The New Zealand Dollar is undermined by negative growth in New Zealand.
Recent data showed the New Zealand economy pitched into a technical recession in the fourth quarter of 2024. New Zealand Gross Domestic Product (GDP) shrank by 0.1% in Q4 when economists had expected a 0.1% rise, according to Statistics New Zealand. This followed a 0.3% contraction in Q3 – two quarters of negative growth mark a recession.
Despite the dismal growth data, the Reserve Bank of New Zealand (RBNZ) has not said it is ready to cut interest rates to try to stimulate growth. Inflation still remains relatively elevated at 4.7% in Q4, even though it fell from 5.6% previously and is slowly trending lower.
In an interview with Reuters this month, Reserve Bank of New Zealand Deputy Governor Christian Hawkesby said that interest rates, at a 15-year high of 5.5%, need to stay restrictive for some time.
Reuters places the consensus estimate for the RBNZ making an initial interest-rate cut in August.
Recent comments from The New Zealand finance minister, Nicola Willis, however, suggest the government may wish for interest rates to come down to help stimulate growth. Growth would be “significantly slower” than previously expected, said the minister, as higher interest rates had already dampened economic activity.
Part of the reason for the slowdown is China, which has experienced its own economic slowdown after years of stellar growth. China is New Zealand’s largest trading partner and a key market for New Zealand dairy goods, the country’s main export.

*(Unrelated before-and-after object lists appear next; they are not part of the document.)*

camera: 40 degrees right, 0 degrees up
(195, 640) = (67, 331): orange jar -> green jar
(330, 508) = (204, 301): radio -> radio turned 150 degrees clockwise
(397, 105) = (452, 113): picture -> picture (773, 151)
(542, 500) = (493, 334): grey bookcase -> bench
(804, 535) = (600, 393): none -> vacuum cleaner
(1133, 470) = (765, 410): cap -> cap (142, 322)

NZD/USD – the number of US Dollars one New Zealand Dollar can buy – has been especially hit after US PMI data on Thursday showed both the US services and manufacturing sectors remain in expansion territory in March – a comparatively robust result compared to most other developed nations.
The US S&P Global Composite PMI came out at 52.2, holding above the 50 level that distinguishes expansion from contraction.

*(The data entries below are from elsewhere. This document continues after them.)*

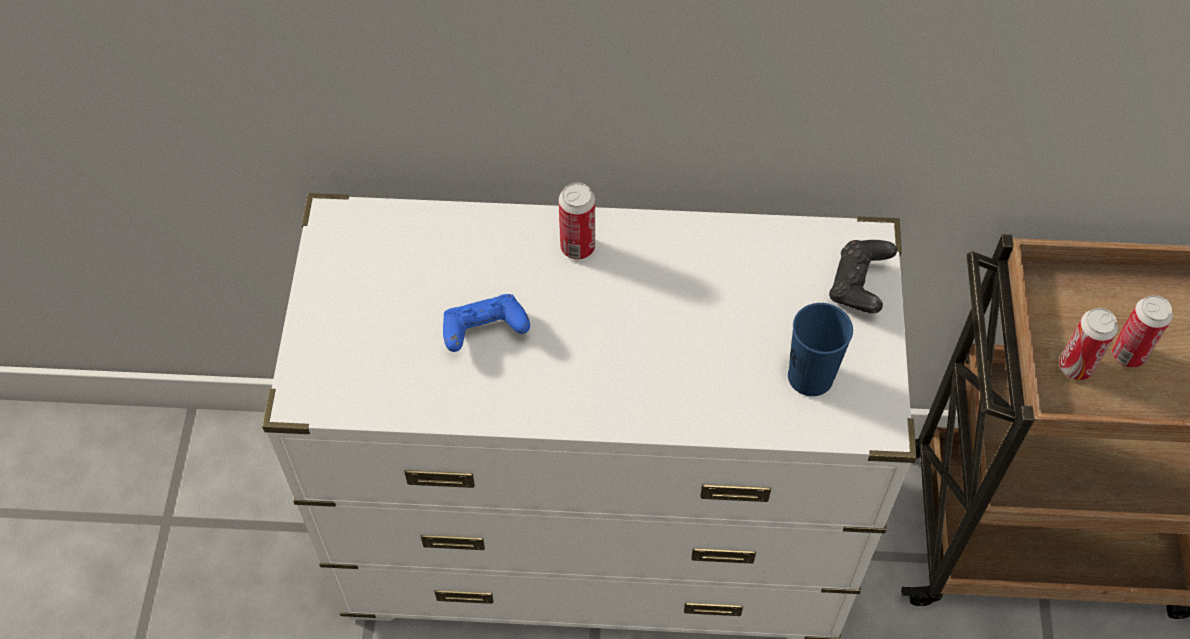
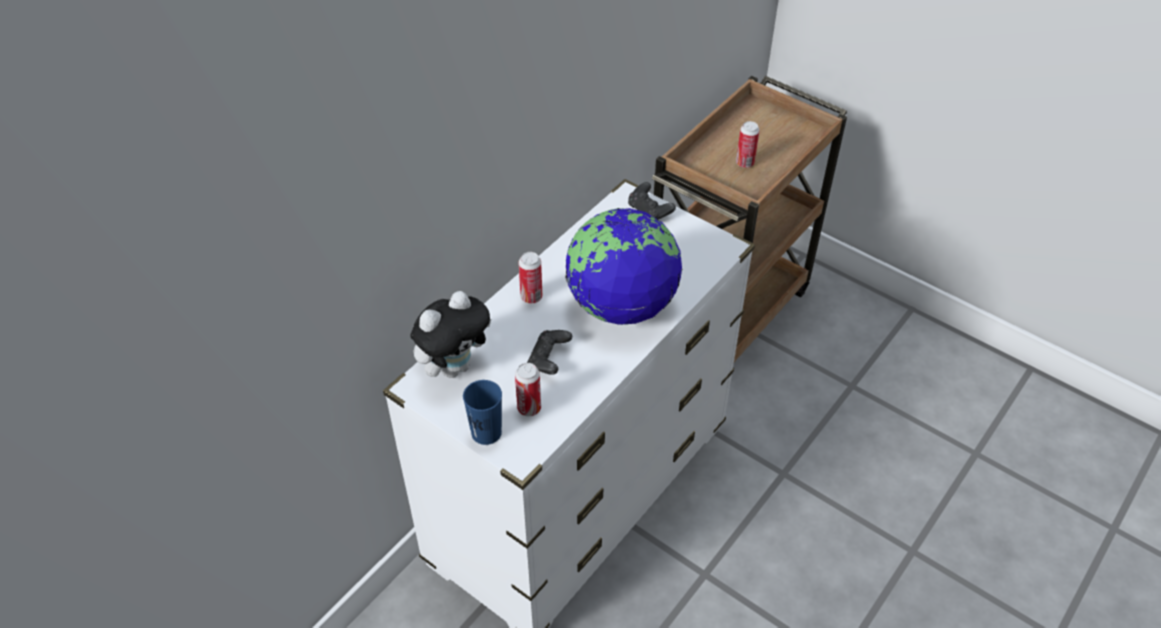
camera: 55 degrees left, 10 degrees down
(397, 239) = (454, 366): none -> plush toy
(484, 332) = (549, 360): blue game controller -> black game controller
(646, 357) = (621, 305): none -> globe
(810, 376) = (683, 254): blue cup -> blue cup (486, 432)
(1075, 367) = (737, 182): can -> can (529, 408)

US Manufacturing PMI came out at 52.5, beating estimates and previous figures, and Services PMI came out at 51.7 in March, still in growth territory, despite falling below estimates.
Other US data on Thursday showed the Philadelphia Fed Manufacturing Survey came out higher than estimated at 3.2, and Initial Jobless Claims at 210K were lower than the 215K forecast.
Overall, the data supported the US Dollar and helped it claw back losses after the Fed’s dovish meeting on Wednesday, where it continued to stubbornly hold onto the view that it expects to cut interest rates by three times in 2024.
NZD/USD continues its sharp decline after breaking out of the bottom of a long-term range.
The pair is in an established short-term downtrend and likely to form progressively lower peaks and troughs. Given the old adage that “the trend being your friend,” this suggests more downside as probable.
New Zealand Dollar versus US Dollar: 4-hour chart
NZD/USD is showing bullish convergence with the Relative Strength Index (RSI) momentum indicator, however. Convergence occurs when price makes a lower low but the RSI fails to. It indicates a possibility the pair could pull back, although the entrenched downtrend is likely to resume eventually.
The breakout from the long-term range is likely to extend further. According to technical analysis theory, the height of the range provides a guide as to how much lower the pair could go. In the case of NZD/USD it suggests more downside is on the horizon.
The 0.618 Fibonacci ratio of the height of the range extrapolated from the breakout point lower provides an initial target at 0.5975. The full ratio provides a further target at around 0.5906.
Only a break above the 0.6107 highs would bring into doubt the bearish bias.